The mechanism of anti-inflammatory activity of the topical corticosteroids is unclear. Various laboratory methods, including vasoconstrictor assays, are used to compare and predict potencies and/or clinical efficacies of the topical corticosteroids. There is some evidence to suggest that a recognizable correlation exists between vasoconstrictor potency and therapeutic efficacy in man.
The extent of percutaneous absorption of topical corticosteroids is determined by many factors including the vehicle, the integrity of the epidermal barrier, and the use of occlusive dressings.
Topical corticosteroids can be absorbed from normal intact skin. Inflammation and/or other disease processes in the skin increase percutaneous absorption. Occlusive dressings substantially increase the percutaneous absorption of topical corticosteroids. Thus, occlusive dressings may be a valuable therapeutic adjunct for treatment of resistant dermatoses.

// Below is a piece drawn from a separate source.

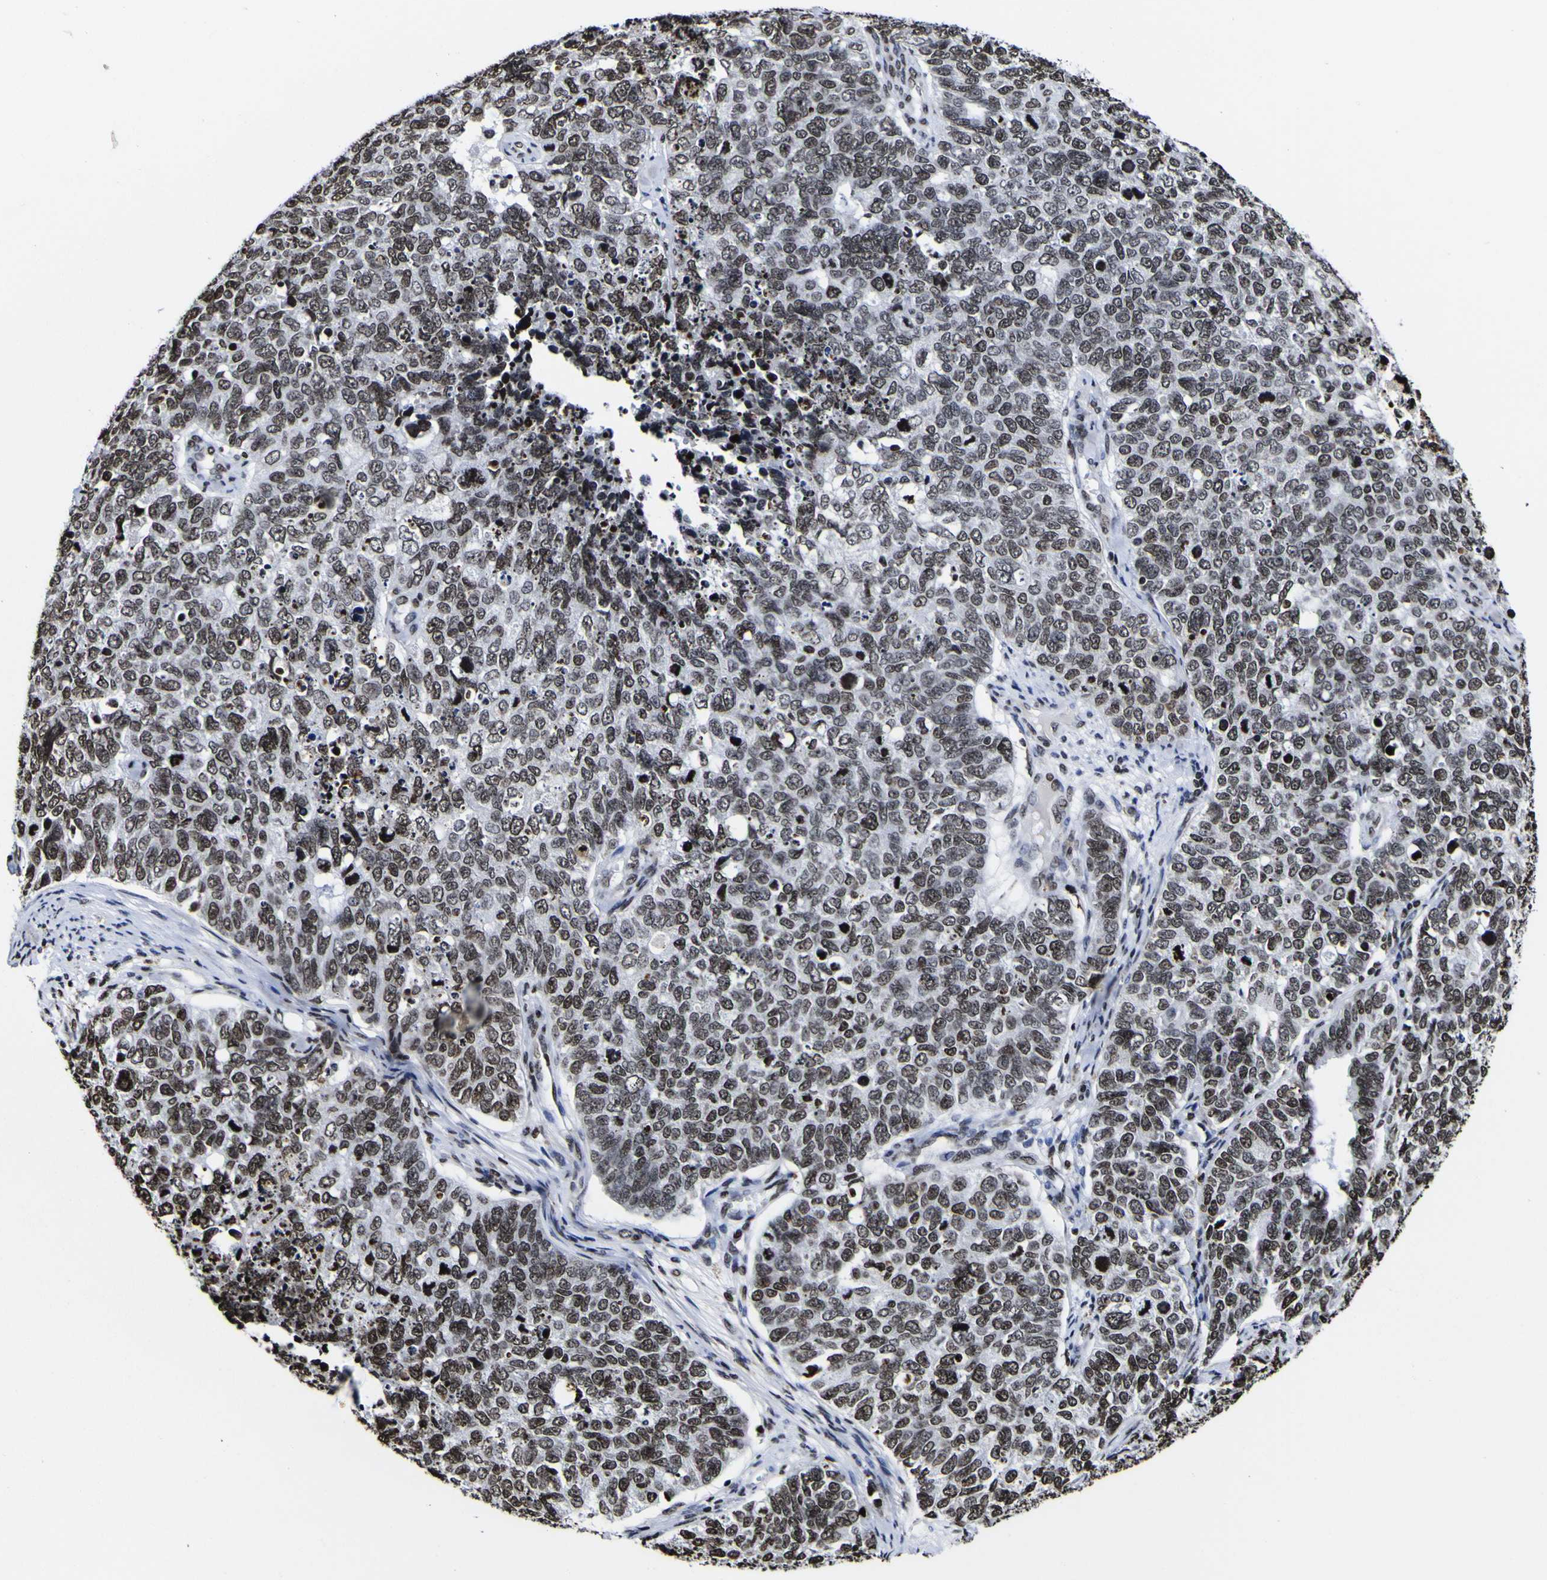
{"staining": {"intensity": "strong", "quantity": ">75%", "location": "nuclear"}, "tissue": "cervical cancer", "cell_type": "Tumor cells", "image_type": "cancer", "snomed": [{"axis": "morphology", "description": "Squamous cell carcinoma, NOS"}, {"axis": "topography", "description": "Cervix"}], "caption": "A photomicrograph showing strong nuclear staining in approximately >75% of tumor cells in squamous cell carcinoma (cervical), as visualized by brown immunohistochemical staining.", "gene": "PIAS1", "patient": {"sex": "female", "age": 63}}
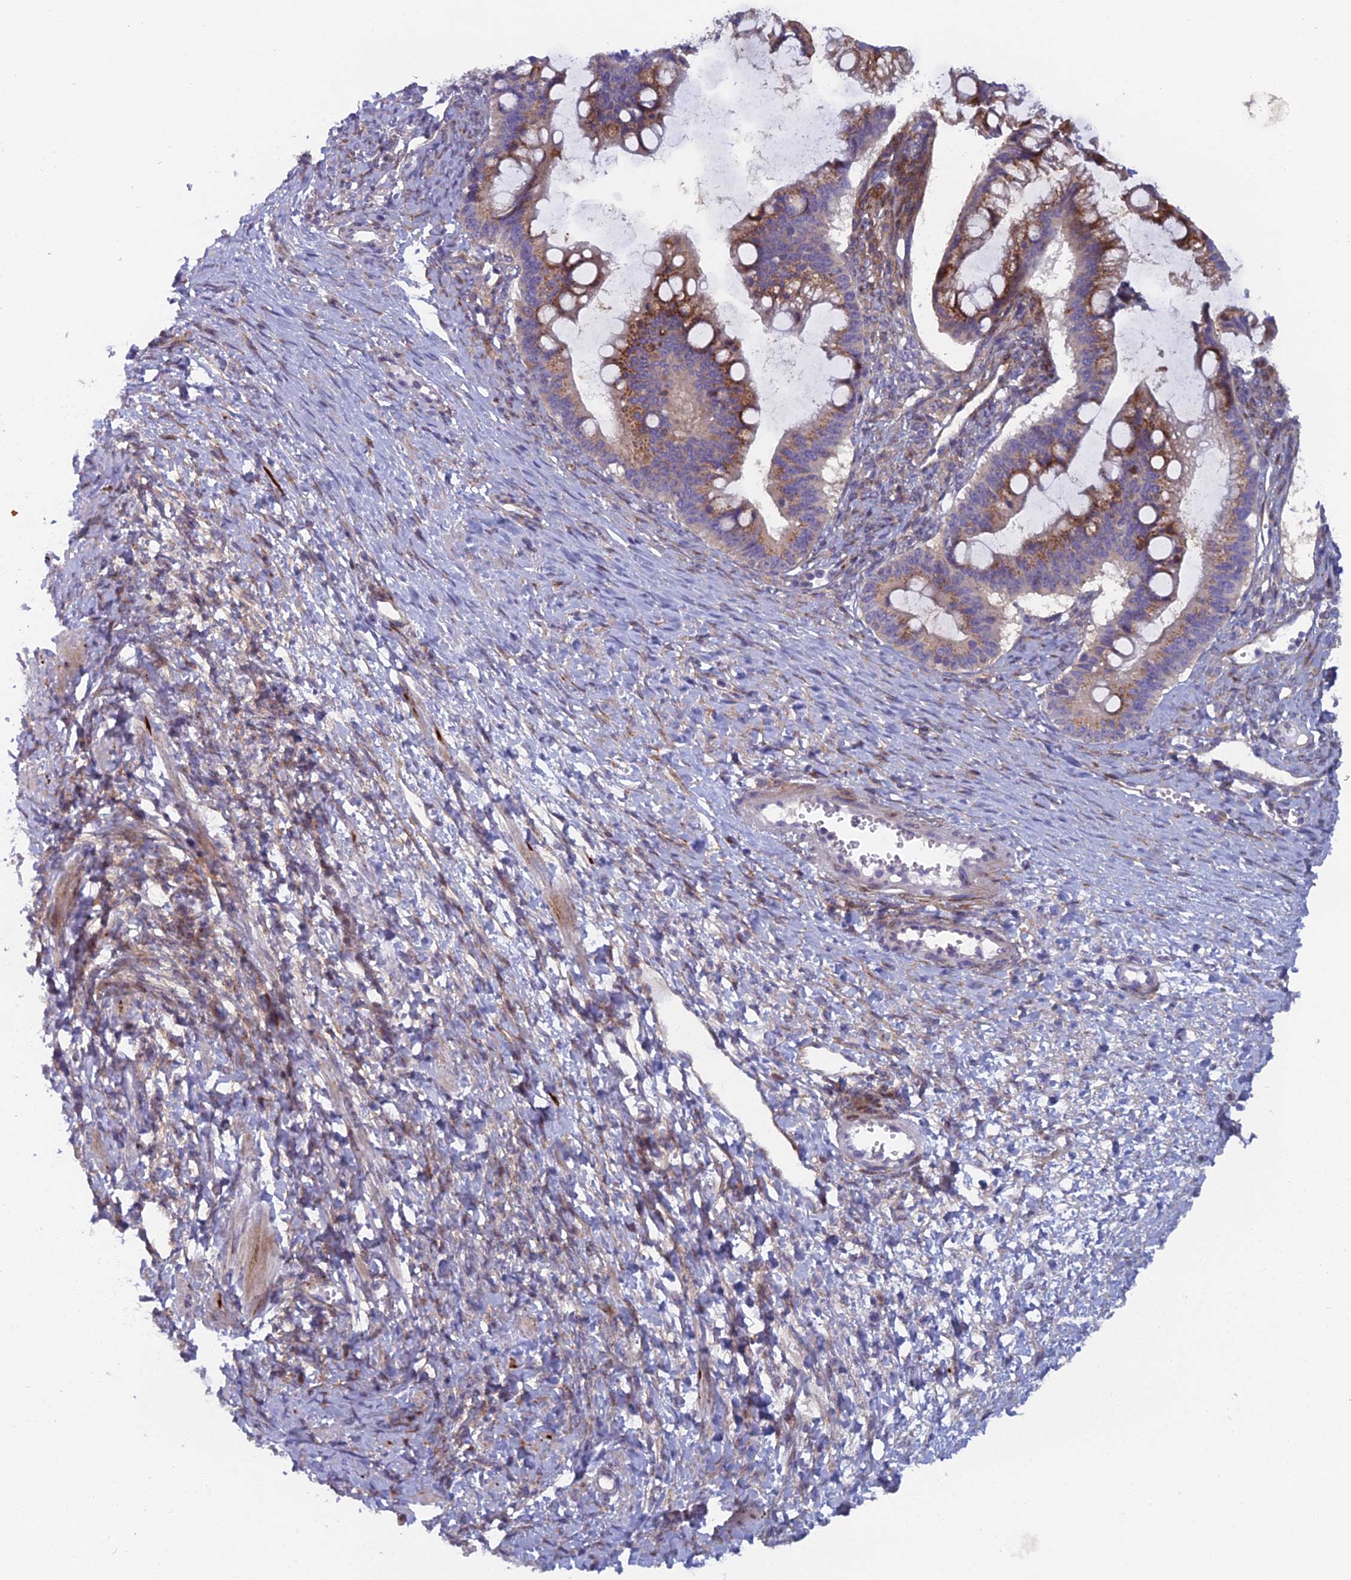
{"staining": {"intensity": "strong", "quantity": "25%-75%", "location": "cytoplasmic/membranous"}, "tissue": "ovarian cancer", "cell_type": "Tumor cells", "image_type": "cancer", "snomed": [{"axis": "morphology", "description": "Cystadenocarcinoma, mucinous, NOS"}, {"axis": "topography", "description": "Ovary"}], "caption": "Ovarian cancer (mucinous cystadenocarcinoma) stained with immunohistochemistry (IHC) reveals strong cytoplasmic/membranous positivity in about 25%-75% of tumor cells. The protein of interest is shown in brown color, while the nuclei are stained blue.", "gene": "B9D2", "patient": {"sex": "female", "age": 73}}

Once absorbed through the skin, topical corticosteroids are handled through pharmacokinetic pathways similar to systemically administered corticosteroids. Corticosteroids are bound to plasma proteins in varying degrees. Corticosteroids are metabolized primarily in the liver and are then excreted by the kidneys. Some of the topical corticosteroids and their metabolites are also excreted into the bile.
Pharmacokinetic studies in men with desoximetasone ointment, 0.25% with tagged desoximetasone showed no detectable level (limit of sensitivity: 0.003 µg/mL) in 1 subject and 0.004 and 0.006 µg/mL in the remaining 2 subjects in the blood when it was applied topically on the back followed by occlusion for 24 hours. The extent of absorption for the ointment was 7% based on radioactivity recovered from urine and feces. Seven days after application, no further radioactivity was detected in urine or feces. Studies with other similarly structured steroids have shown that predominant metabolite reaction occurs through conjugation to form the glucuronide and sulfate ester.